To overcome mounting delays, in early 2018 CRL began running construction and train and signaling system testing in the same space during alternating periods. But because of software development snags, testing achieved “few meaningful results” while interfering with construction progress.
After abandoning last December’s opening date, CRL began negotiating fixed-price contracts for some of the remaining work. “However, this form of contract means that Crossrail Ltd. risks losing commercial levers to ensure that contractors prioritize completion of Crossrail over other projects and opportunities.”
Meanwhile, during last year CRL started winding down its core team in areas such as planning and risk and contract management, ahead of the planned December completion. The company has since scrambled to recruit, telling NAO that it had 143 vacancies in its central delivery teams plus 33 vacancies across the program.

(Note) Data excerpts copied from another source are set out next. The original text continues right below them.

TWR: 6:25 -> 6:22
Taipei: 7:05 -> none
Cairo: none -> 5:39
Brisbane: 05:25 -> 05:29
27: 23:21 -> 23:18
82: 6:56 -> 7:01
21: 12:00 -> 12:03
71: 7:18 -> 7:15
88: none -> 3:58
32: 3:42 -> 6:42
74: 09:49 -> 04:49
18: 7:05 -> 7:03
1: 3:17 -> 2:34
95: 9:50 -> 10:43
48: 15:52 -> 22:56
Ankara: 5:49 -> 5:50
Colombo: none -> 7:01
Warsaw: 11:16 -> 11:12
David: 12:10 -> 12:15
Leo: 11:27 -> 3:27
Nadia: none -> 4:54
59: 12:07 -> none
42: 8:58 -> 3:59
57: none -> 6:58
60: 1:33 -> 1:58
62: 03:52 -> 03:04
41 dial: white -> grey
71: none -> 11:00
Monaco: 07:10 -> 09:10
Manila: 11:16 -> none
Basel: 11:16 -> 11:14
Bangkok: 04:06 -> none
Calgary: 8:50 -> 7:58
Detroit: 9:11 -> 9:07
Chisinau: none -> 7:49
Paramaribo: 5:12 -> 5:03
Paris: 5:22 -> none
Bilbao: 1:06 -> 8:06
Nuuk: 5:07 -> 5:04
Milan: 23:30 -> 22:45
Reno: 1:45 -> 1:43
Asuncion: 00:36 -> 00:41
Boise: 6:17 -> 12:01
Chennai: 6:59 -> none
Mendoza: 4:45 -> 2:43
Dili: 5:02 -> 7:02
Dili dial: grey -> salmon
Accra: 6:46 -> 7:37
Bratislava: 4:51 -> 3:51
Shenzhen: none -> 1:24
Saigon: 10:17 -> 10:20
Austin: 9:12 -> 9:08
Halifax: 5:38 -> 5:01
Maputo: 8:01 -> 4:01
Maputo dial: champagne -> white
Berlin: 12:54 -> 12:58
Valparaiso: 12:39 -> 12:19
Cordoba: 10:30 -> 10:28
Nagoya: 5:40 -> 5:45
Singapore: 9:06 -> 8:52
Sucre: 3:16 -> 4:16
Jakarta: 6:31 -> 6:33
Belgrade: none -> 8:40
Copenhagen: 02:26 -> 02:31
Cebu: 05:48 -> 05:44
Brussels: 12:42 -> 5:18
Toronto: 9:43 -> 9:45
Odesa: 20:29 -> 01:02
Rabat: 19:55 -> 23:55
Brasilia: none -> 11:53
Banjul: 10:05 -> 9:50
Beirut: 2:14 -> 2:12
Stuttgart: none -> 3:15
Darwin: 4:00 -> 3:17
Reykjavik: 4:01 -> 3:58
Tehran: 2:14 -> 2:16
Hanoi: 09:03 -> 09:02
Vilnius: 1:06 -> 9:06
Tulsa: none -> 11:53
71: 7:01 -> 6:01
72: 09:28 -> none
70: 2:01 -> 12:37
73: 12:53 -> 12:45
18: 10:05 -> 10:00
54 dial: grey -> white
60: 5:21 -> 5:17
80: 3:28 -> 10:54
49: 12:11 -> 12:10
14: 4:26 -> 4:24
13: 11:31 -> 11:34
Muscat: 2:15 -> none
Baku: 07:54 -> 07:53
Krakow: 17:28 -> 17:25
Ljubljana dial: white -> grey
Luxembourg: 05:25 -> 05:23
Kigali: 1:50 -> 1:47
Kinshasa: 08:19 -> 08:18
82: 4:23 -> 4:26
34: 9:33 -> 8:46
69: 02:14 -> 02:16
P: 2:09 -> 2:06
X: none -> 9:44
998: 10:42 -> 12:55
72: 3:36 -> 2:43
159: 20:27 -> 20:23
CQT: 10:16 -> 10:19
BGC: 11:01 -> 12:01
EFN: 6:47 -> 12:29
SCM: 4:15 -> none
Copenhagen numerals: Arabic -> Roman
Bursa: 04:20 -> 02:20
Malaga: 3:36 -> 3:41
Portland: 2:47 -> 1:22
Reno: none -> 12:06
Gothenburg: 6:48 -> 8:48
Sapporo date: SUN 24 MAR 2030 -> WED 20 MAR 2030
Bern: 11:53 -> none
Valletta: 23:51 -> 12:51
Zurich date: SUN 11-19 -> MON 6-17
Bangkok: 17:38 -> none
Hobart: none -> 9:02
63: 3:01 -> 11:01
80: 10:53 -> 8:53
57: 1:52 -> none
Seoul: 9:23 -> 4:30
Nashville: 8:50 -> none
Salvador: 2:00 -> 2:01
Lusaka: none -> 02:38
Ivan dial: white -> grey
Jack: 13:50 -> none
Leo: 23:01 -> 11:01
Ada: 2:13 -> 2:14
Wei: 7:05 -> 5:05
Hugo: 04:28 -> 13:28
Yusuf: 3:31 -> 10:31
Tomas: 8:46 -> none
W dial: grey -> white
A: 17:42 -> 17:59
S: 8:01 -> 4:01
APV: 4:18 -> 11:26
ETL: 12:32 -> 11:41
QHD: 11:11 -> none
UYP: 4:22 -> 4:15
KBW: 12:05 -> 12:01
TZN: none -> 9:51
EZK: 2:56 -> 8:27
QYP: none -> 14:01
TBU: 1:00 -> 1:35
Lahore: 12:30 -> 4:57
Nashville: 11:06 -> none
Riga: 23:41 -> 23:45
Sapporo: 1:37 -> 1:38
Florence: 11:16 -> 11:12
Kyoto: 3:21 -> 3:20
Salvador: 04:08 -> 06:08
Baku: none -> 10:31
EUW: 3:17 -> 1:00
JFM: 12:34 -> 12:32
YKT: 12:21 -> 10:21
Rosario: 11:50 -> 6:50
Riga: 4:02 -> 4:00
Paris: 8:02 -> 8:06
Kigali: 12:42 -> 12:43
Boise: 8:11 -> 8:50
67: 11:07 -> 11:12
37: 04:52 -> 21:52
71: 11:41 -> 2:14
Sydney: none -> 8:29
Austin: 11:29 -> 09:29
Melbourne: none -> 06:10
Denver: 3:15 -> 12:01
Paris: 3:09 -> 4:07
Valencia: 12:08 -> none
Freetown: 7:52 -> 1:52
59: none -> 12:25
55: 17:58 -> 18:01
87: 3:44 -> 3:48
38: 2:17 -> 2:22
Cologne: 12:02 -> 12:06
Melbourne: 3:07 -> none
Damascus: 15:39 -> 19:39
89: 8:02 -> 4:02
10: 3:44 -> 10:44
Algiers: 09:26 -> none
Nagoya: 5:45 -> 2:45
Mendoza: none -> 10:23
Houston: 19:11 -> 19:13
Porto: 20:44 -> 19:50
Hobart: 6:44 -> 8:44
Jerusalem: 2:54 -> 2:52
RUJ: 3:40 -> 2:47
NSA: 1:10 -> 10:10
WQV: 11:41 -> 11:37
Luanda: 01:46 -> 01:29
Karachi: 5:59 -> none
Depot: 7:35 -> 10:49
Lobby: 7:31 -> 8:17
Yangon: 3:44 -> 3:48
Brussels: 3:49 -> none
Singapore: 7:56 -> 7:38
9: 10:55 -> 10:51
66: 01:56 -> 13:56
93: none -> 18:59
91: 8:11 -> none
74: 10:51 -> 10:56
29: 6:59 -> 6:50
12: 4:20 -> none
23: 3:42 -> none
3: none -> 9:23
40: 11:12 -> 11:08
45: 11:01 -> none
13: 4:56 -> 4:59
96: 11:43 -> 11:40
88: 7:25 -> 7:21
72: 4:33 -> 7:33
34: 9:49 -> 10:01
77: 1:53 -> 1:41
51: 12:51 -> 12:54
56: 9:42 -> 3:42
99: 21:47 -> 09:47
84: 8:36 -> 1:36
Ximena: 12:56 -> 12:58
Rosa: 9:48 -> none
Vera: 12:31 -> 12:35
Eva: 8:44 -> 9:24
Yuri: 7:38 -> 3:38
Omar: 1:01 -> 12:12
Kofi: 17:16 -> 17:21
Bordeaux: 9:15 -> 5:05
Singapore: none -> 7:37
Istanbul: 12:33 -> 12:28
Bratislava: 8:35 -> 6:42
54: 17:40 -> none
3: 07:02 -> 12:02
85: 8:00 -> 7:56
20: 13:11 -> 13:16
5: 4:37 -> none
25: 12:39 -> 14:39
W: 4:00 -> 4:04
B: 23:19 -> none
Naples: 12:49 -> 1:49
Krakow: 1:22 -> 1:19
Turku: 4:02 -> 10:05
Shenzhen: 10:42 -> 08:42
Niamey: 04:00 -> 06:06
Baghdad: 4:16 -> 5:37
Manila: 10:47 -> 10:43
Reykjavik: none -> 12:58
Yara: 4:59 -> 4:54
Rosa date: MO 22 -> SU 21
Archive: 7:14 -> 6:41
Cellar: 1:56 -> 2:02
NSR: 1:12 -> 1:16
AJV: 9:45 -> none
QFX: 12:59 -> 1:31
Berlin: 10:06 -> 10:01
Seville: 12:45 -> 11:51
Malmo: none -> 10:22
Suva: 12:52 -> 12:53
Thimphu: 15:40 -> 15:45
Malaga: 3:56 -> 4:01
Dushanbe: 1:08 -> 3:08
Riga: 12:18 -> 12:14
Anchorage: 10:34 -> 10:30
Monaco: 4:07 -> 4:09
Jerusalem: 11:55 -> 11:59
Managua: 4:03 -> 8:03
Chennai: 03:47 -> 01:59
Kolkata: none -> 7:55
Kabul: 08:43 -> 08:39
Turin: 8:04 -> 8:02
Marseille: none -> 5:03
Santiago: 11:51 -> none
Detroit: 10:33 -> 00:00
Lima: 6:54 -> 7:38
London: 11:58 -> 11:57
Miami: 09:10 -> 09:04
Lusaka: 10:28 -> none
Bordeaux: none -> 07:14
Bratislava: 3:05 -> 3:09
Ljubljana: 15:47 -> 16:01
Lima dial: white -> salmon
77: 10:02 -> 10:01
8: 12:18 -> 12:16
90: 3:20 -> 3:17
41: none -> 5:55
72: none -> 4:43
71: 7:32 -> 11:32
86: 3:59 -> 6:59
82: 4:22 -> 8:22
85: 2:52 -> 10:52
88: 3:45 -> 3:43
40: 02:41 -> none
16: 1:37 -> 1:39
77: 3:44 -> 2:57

NAO also questions how CRL deployed the companies it hired to support its management effort. In 2009 CRL took on Bechtel as its project delivery partner and the Transcend joint venture of CH2M Hill, AECOM and Nichols Group as program partner.
But rather than keeping these companies “at arms’ length and accountable,” in 2011 CRL absorbed the teams into its organization. This reduced “the commercial” levers available to CRL in managing 36 main contracts and their interfaces leaving it with “all the risk of doing so itself.”
In 2012, CRL Program Director Andy Mitchell told ENR that while having separate management companies was useful during the ramp-up period, the arrangement had too many interfaces and some duplication. He is now CEO of Bazalgette Tunnel Ltd., the developer of London’s Tideway emerging megasewer.
Under Bechtel’s original arrangement, then valued at $524 million, “we'd manage the design contracts for the client and the procurement and construction…Our scope was to do the whole thing,” Ailie MacAdam told ENR in 2012. Then CRL’s delivery director for central section, she is now Senior Vice President and General Manager of Bechtel Infrastructure Asia Pacific.
After the change in Bechtel’s contract with CRL, MacAdam reported to Mitchell “directly as my boss as opposed to as a client,” she added. Bechtel now declines to discuss the project’s progress.